Public health expert Jonathan Samet provides insight to a chapter on e-cigarette policy
U.S. Surgeon General Vivek Murthy has released a new report calling e-cigarettes “a major public health concern.”
“E-Cigarette Use Among Youth and Young Adults: A Report of the Surgeon General,” the first comprehensive review on this public health challenge from the nation’s highest public health authority, features input from USC faculty.
The Dec. 8 report offers insights into youth e-cigarette use, which has more than tripled since 2011, and outlines dangers to which young people are uniquely vulnerable.
While recognizing the need for further research, the report finds that the aerosol inhaled by e-cigarette smokers may cause mood disorders, deficits in attention and cognition, and addiction to nicotine — and may also be harmful secondhand to non-users.
USC Distinguished Professor Jonathan Samet, director of the USC Institute for Global Health, contributed to the development of the chapter on e-cigarette policy. Samet is an expert in tobacco and public health and holder of the Flora L. Thornton Chair of the Department of Population and Public Health Sciences at the Keck School of Medicine of USC. He was the senior scientific editor of the 2014 surgeon general’s report “The Health Consequences of Smoking — 50 years of Progress.”

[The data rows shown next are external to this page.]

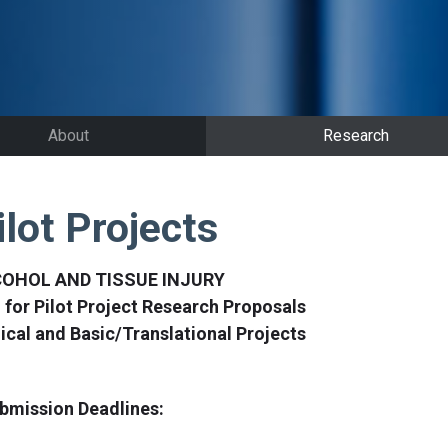
About
Research
ilot Projects
OHOL AND TISSUE INJURY
l for Pilot Project Research Proposals
nical and Basic/Translational Projects
bmission Deadlines:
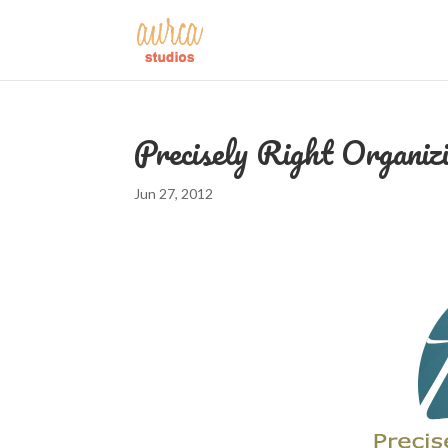
Precisely Right Organiz
Jun 27, 2012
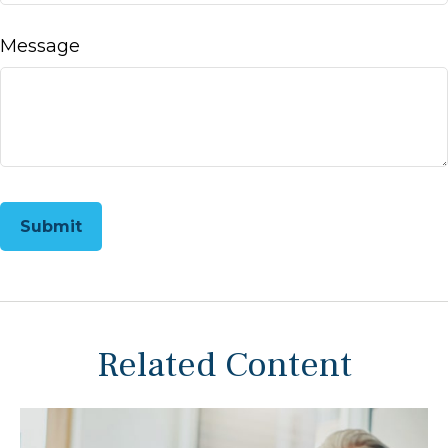
Message
Related Content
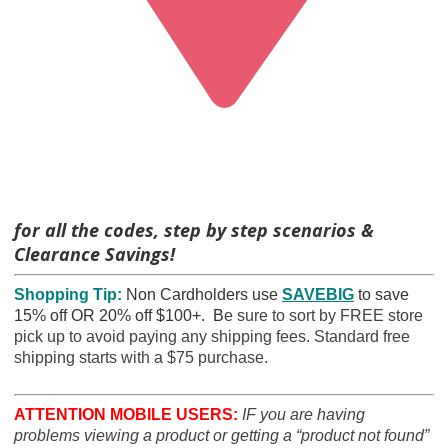
for all the codes, step by step scenarios &
Clearance Savings!
Shopping Tip:
Non Cardholders use
SAVEBIG
to save
15% off OR 20% off $100+. B
e sure to sort by FREE store
pick up to avoid paying any shipping fees. Standard free
shipping starts with a $75 purchase.
ATTENTION MOBILE USERS:
IF you are having
problems viewing a product or getting a “product not found”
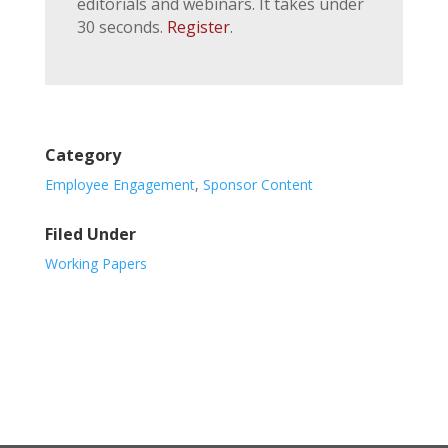
editorials and webinars. It takes under
30 seconds.
Register
.
Category
Employee Engagement
,
Sponsor Content
Filed Under
Working Papers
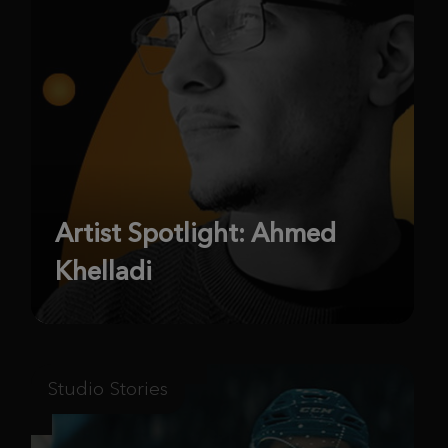
Artist Spotlight: Ahmed
Khelladi
Studio Stories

The new report on e-cigarettes extensively cites research by USC faculty in the Department of Population and Public Health Sciences. Their most recent study published in JAMA last month found that adolescents who regularly vape have a higher risk of more frequent and heavy smoking six months later.
An age of misinformation
Research is underway at USC and other institutions to better understand the health effects of e-cigarettes. However, it will be years before scientists can fully understand the risks because the products and patterns of usage are changing rapidly. In the meantime, Samet said he urges people not to assume that e-cigarettes are safe.
“The scientific story is still incomplete for e-cigarettes and we are living in an age of misinformation,” Samet said. “The benefits of e-cigarettes for harm reduction and smoking cessation have been exaggerated by some, and I concur with the surgeon general on the need for protecting adolescents and young adults from using tobacco products.”
The report outlines ways to control young people’s use of e-cigarettes. It calls for increased tobacco-related surveillance; tactical and comprehensive research; strategies to protect youth; and other actions modeled after proven tobacco control methods. These include incorporating e-cigarettes into smoke-free policies, preventing adolescents’ access to e-cigarettes, taxation, regulation and more.
In November, the chief executive for Philip Morris International, the world’s largest global tobacco company outside of China, indicated that the company would eventually stop selling cigarettes in favor of alternative products.
But this shift is more concerning than comforting to researchers, given the risks to youth and their high exposure to e-cigarette advertising.
“It’s an entire renormalization of that imagery, of that advertising and marketing that we had worked for decades to take out of the public space,” said Heather Wipfli, associate director of the USC Institute for Global Health, in The Christian Science Monitor. Ranking e-cigarettes as safer than deadly cigarettes sets a low bar for health standards and is misleading, she said.
Samet and Professor Maryann Pentz lead the USC Tobacco Center of Regulatory Science (TCOR) for Vulnerable Populations, one of 14 centers in the United States conducting research to inform the U.S. Food and Drug Administration. The surgeon general’s report referenced findings from three USC TCORS studies.
“Thanks to the multidisciplinary strength of our researchers, USC is emerging as a leader in e-cigarette research,” said Rohit Varma, dean of the Keck School of Medicine. “We’re approaching this from every angle — from the clinical to the behavioral.”